On Hard and Impossible the AI also applies hard-coded opening heuristics before falling back to minimax: on an empty board it takes the center (cell 4) with 50 percent probability or otherwise a random corner from cells 0, 2, 6, 8, and if you open in the center it responds by grabbing a random free corner. Beyond the engine, the tool runs two modes selectable in the sidebar: vs AI, and a shared-device 2 Players hotseat where X and O alternate on the same board. In vs AI you can pick your symbol (X or O), choose who moves first (You, AI, or Random), and Undo rolls back two plies at once (your move plus the AI reply) so you effectively retry a turn rather than just one half-move.

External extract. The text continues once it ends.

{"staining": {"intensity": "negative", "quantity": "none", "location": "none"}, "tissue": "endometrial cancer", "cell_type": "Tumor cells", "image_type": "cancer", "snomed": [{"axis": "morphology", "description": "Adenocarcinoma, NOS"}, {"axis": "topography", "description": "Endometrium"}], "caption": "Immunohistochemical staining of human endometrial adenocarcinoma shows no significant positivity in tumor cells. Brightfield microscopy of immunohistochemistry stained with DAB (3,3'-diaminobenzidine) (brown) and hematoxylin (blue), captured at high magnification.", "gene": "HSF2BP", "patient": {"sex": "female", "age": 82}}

All progress persists in the browser via localStorage under keys like ttt-stats and ttt-history: it tracks total games, wins and losses against the AI, draws, current and best win streak, and a rolling log capped at the 50 most recent matches (each tagged with winner, mode, difficulty, move count, and timestamp). The interface is fully keyboard-playable, mapping the numpad to board cells in screen layout (7-8-9 across the top row, 1-2-3 across the bottom), with arrow keys to move a selection cursor, Enter or Space to place, Ctrl/Cmd+Z to undo, and N for a new game. Sound effects are synthesized live with the Web Audio API rather than loaded as files, using short oscillator tones (for example a 440 Hz sine blip on each move and a C5-E5-G5 arpeggio on a win), and the whole game runs client-side with no server round-trip.

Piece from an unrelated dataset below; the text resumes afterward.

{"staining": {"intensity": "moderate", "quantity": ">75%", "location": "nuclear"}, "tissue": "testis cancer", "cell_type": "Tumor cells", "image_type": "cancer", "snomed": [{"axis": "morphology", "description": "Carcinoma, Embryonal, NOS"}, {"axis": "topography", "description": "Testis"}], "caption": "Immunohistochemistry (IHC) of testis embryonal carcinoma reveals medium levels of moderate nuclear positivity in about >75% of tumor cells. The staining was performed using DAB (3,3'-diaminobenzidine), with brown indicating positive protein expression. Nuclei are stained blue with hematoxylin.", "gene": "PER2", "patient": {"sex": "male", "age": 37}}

Frequently asked questions

Can two people play on the same device?

Yes. Two-player mode lets you take turns tapping the same board.

Is the AI beatable?

On easier settings, definitely. On the hardest setting, the best you can do is a draw, just like the real game.

Private by design

The game runs entirely in your browser. No account is needed and no gameplay data is collected.